The task:
Render the lines below as a JSON list of strings, one string per line, skipping any blank lines. Leave the pictures out of the answer.

Dataset entries:
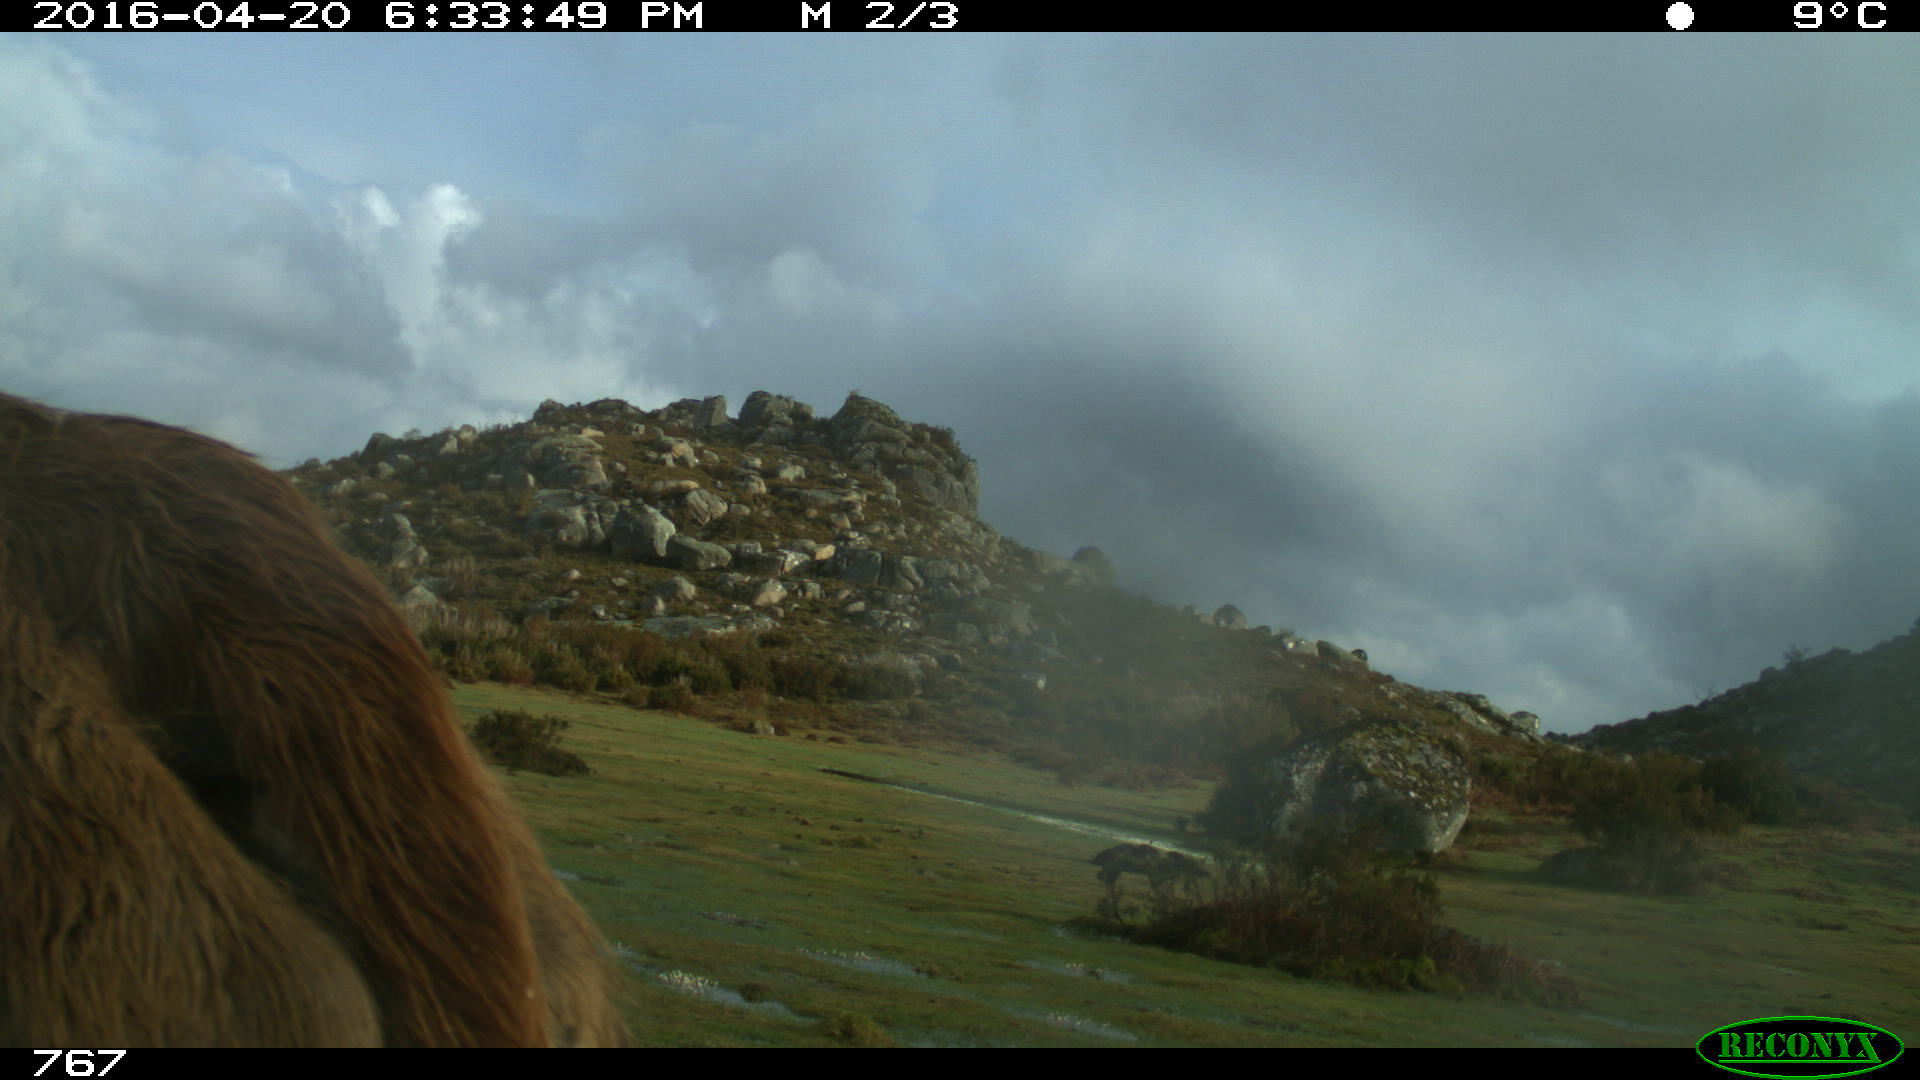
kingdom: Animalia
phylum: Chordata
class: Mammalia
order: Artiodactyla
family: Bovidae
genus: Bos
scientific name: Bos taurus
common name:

Answer:
[
  "kingdom: Animalia",
  "phylum: Chordata",
  "class: Mammalia",
  "order: Artiodactyla",
  "family: Bovidae",
  "genus: Bos",
  "scientific name: Bos taurus",
  "common name:"
]